Because of that, two things happen.  Instead of being accepted, he was rejected.  The second thing that happens, instead of becoming a leader, he becomes a fugitive.  Look at verse 15, “When Pharaoh heard of this matter, he tried to kill Moses.  But Moses fled from the presence of Pharaoh and settled in the land of Midian; and he sat down by a well.”  “Sat down,” is related to, literally, pitching camp.  Can you see Moses now, on his steed, racing across the desert?  His gowns of royalty are whipping about in the wind as he gallops along for his life.  And here is the prince, here is the man, the leader, now running scared.  He ends up in a little oasis in the land of Midian and he sits down and he pitches camp by a well, disillusioned.  Ladies and gentlemen, may I suggest to you that, whenever we operate in the flesh, whenever we tell God what we are going to do, whenever we discover some sliver of what God’s will may be and yet, we define it on our terms, by our own definition, we also can become disillusioned.  Moses had had everything.  He had prepared his plan.  He had done everything but seek the face of God.  And, over the next forty years, and we’re going to study that next time, God will take Moses and turn him from an obnoxious, brash, self-imposing leader, who has his life under his own control, into a man who’s under the control of God. 

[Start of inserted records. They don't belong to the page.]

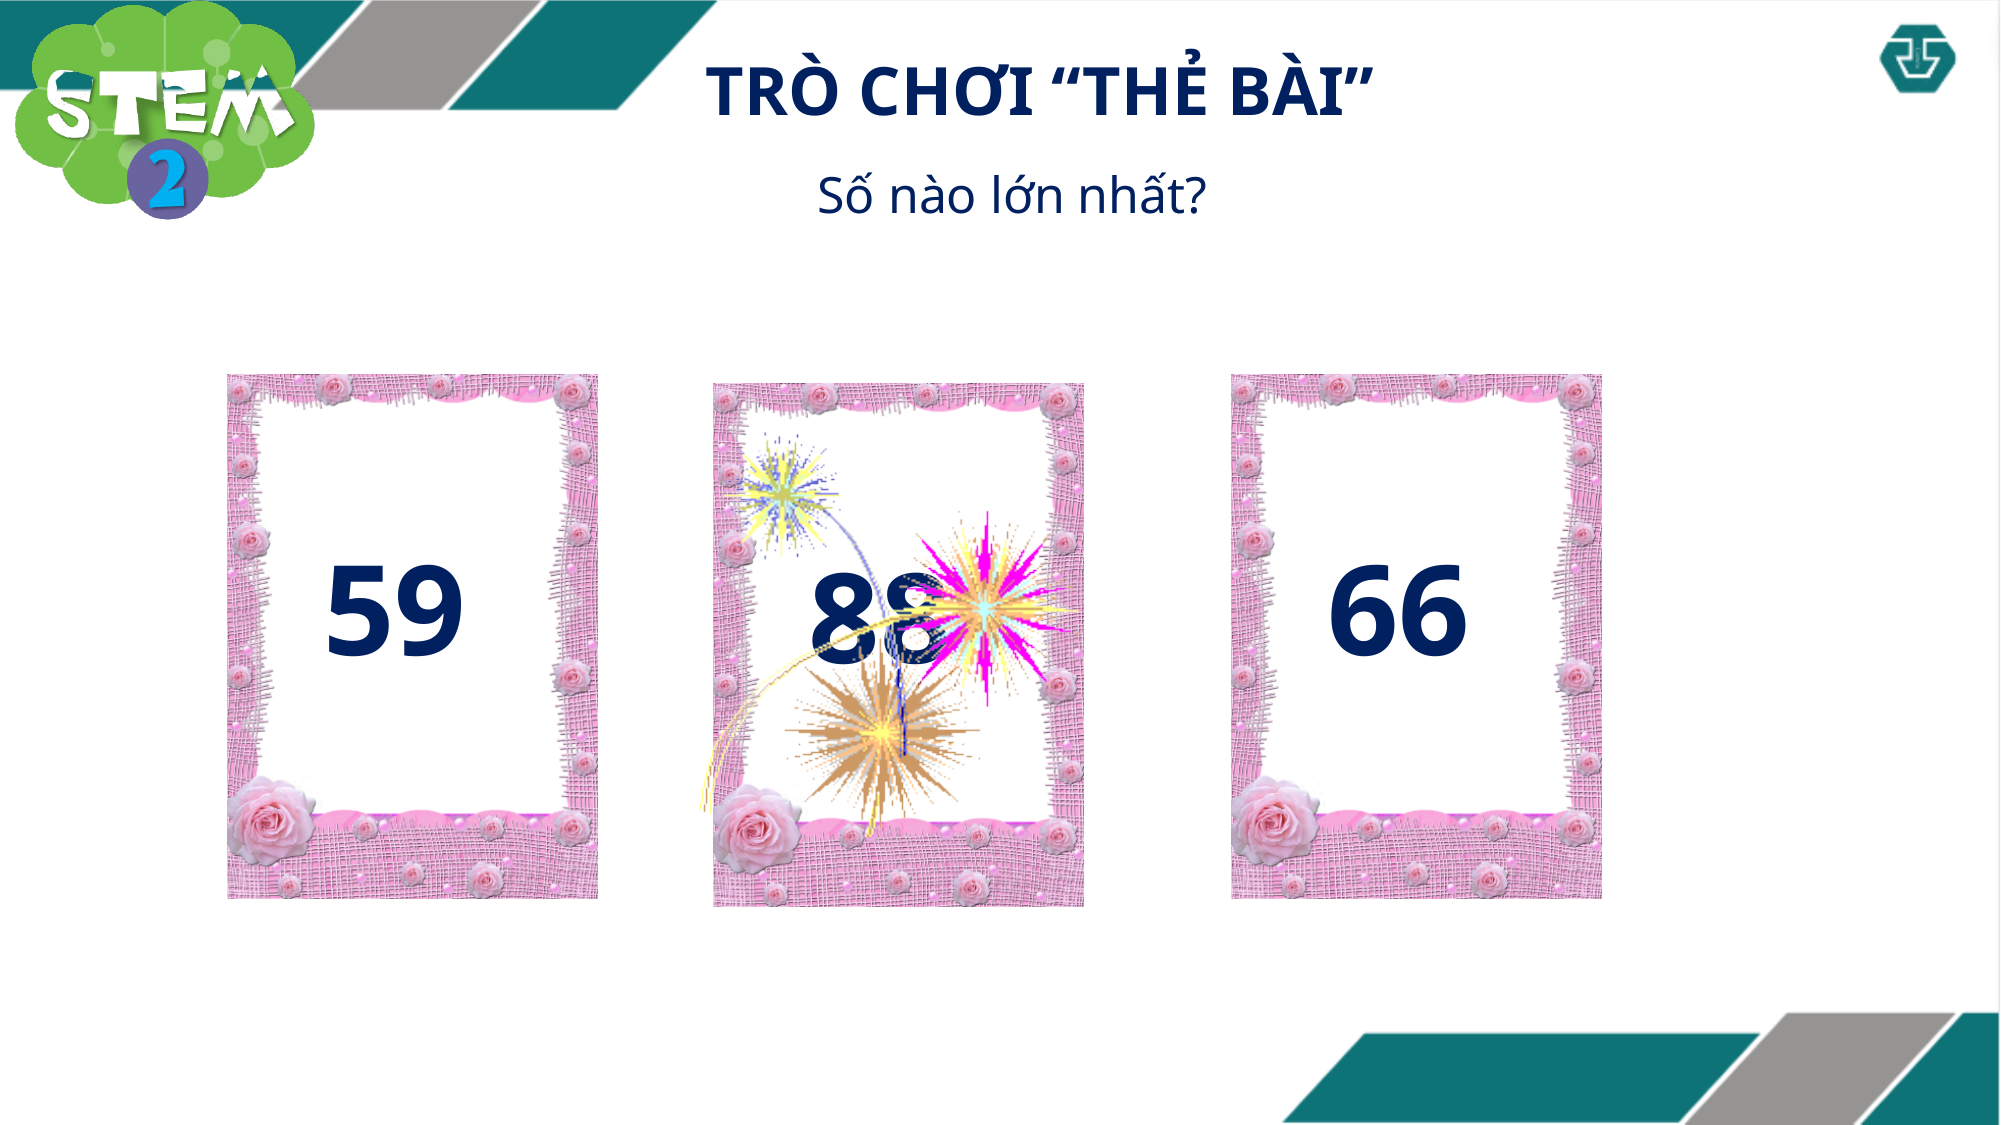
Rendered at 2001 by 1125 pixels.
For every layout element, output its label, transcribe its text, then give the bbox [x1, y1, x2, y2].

text_box Số nào lớn nhất? [802, 156, 1277, 232]
picture [0, 0, 2001, 1125]
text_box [1231, 374, 1602, 900]
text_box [227, 374, 598, 900]
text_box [713, 383, 1084, 392]
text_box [713, 837, 1084, 908]
text_box TRÒ CHƠI “THẺ BÀI” [597, 41, 1482, 137]
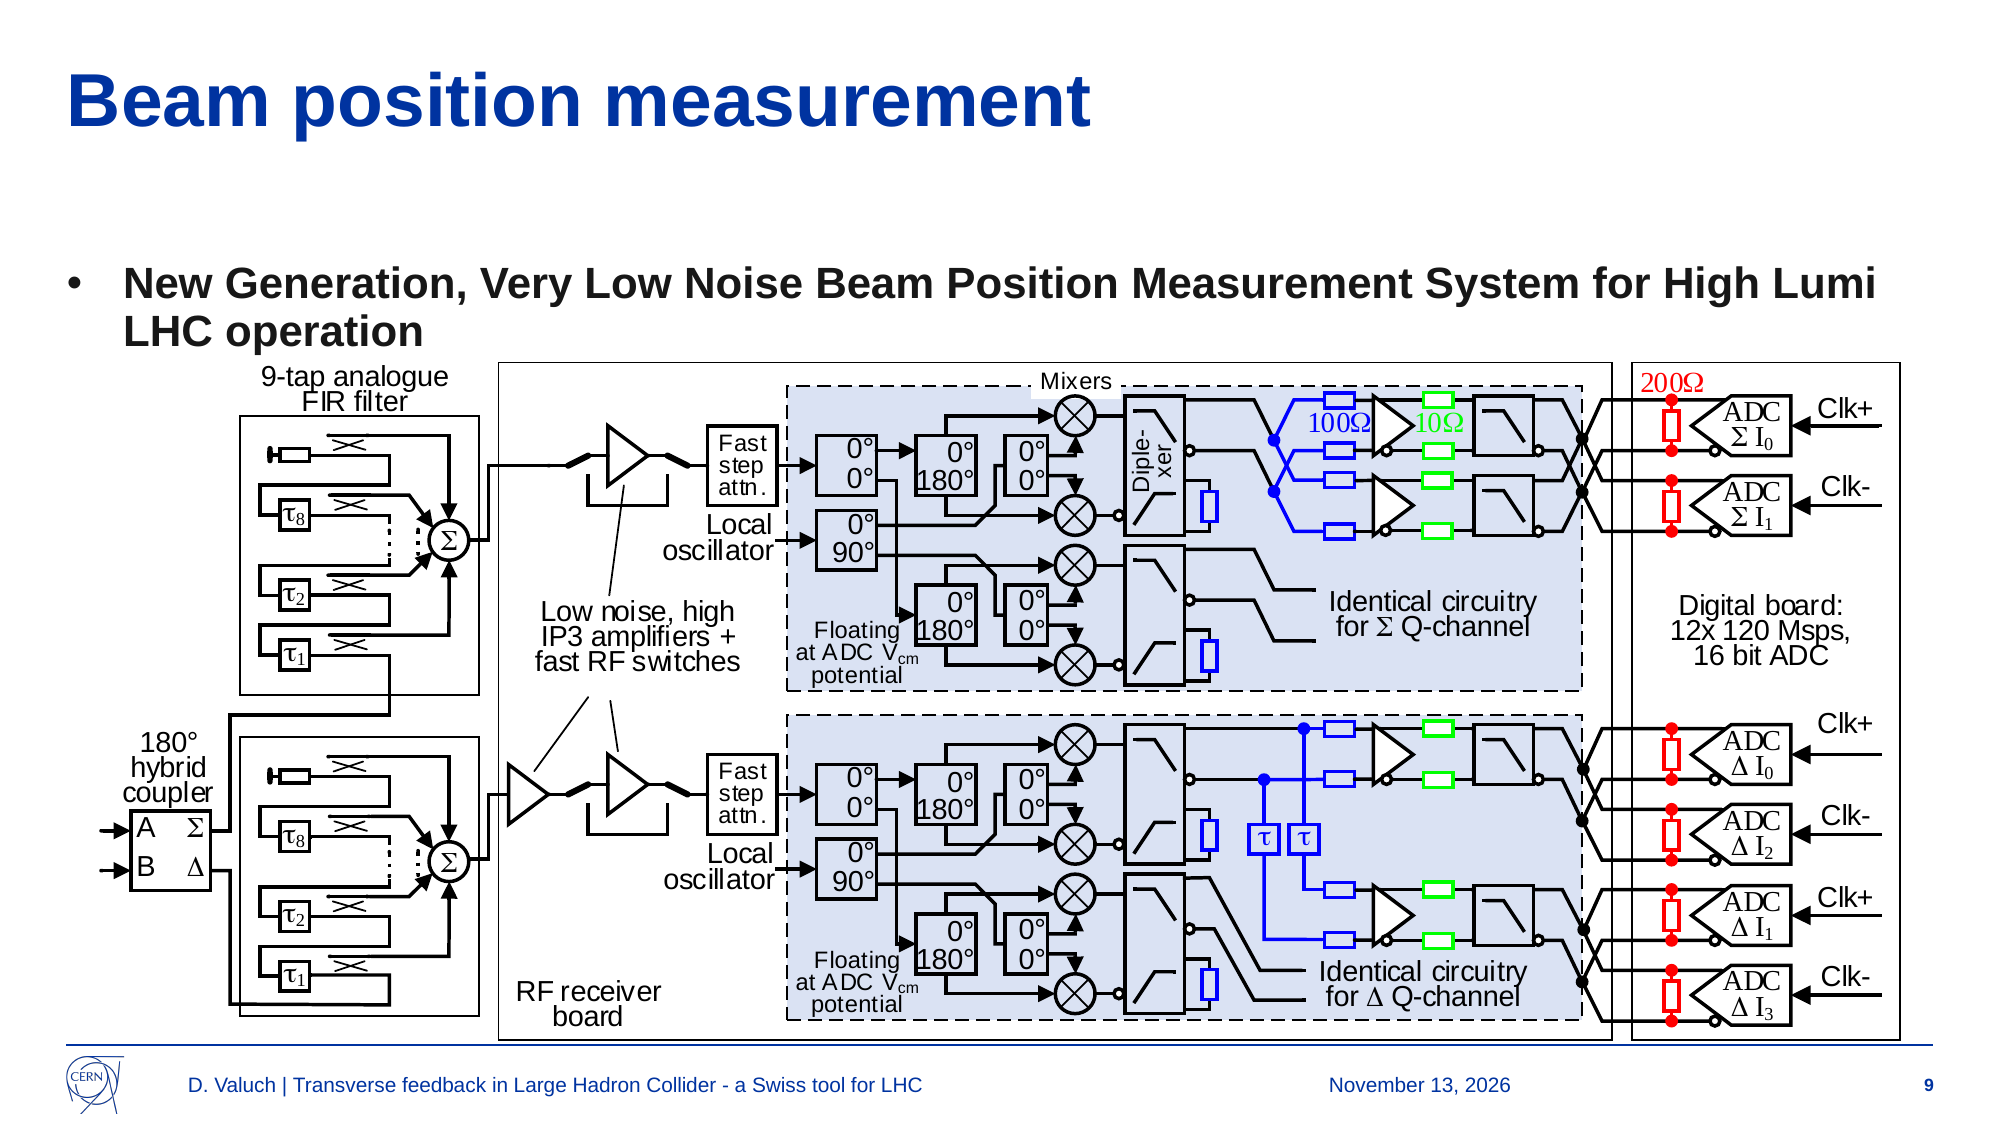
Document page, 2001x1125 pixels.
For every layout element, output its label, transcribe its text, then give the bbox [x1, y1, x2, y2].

title Beam position measurement [66, 61, 1933, 237]
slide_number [1329, 1053, 1621, 1114]
picture [93, 348, 1904, 1048]
slide_number 9 [1822, 1053, 1934, 1114]
footer D. Valuch | Transverse feedback in Large Hadron Collider - a Swiss tool for LHC [187, 1053, 1302, 1114]
list New Generation, Very Low Noise Beam Position Measurement System for High Lumi LHC operation [66, 261, 1910, 1018]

By way of application, I want you to consider these questions.  There are three of them.  Number one, is impatience a characteristic of your decision making?  Do you tend to make a decision, whether it’s to teach a Sunday school class or invest money or purchase something or whatever you do, on the basis of NOW.  “I can’t wait.  Now is the time.  And everything seems to be right.  I’ve looked to the left.  I’ve looked to the right.  Why wait?” Impatience.  Hudson Taylor, the man who opened China up a century ago, said that the primary qualification for one who will serve God is threefold, “Patience.  Patience.  Patience.”  And I am stepping all over my toes up here. 

Secondly, are you making some decision right now?  Here’s an indicator of the patience.  Are you making a decision that is violating the counsel of God?  No matter how you define it, no matter how you align it, no matter how you rationalize or justify, is there something in your spirit where God is saying, “You’re out of bounds?”  “But God, I want this.  I want this job.  I want this person.  I want this position.  I want this place.  And, sure I’ll pray, a perfunctory prayer, Your way, but, in a sense, it’s my life here, I’m running it.”  And, as a result, violate God’s command.  You see, Moses knew that it was against God’s nature to kill.  In fact, Moses would one day, with his own pen, and I think, immersed with conviction, write the words, “Thou shalt not kill.”  What an afternoon that must have been for him.  One of the keys in understanding whether or not you and I are impatient, ministering by the flesh, is that it violates something of God’s counsel. 

Thirdly, do you look everywhere but up when planning some project?  In my office I have a little phrase or motto that reminds me often of one of the greatest delights in life, if not the greatest.  It was written by a missionary who said, “Wise is the individual who knows which way God is going and goes with Him.”  Moses would need to learn which way God was going.  He would need to learn God’s plan, God’s consistent design.  And then he would have great delight, as I trust we, in going with God, in going God’s way.  Let’s pray.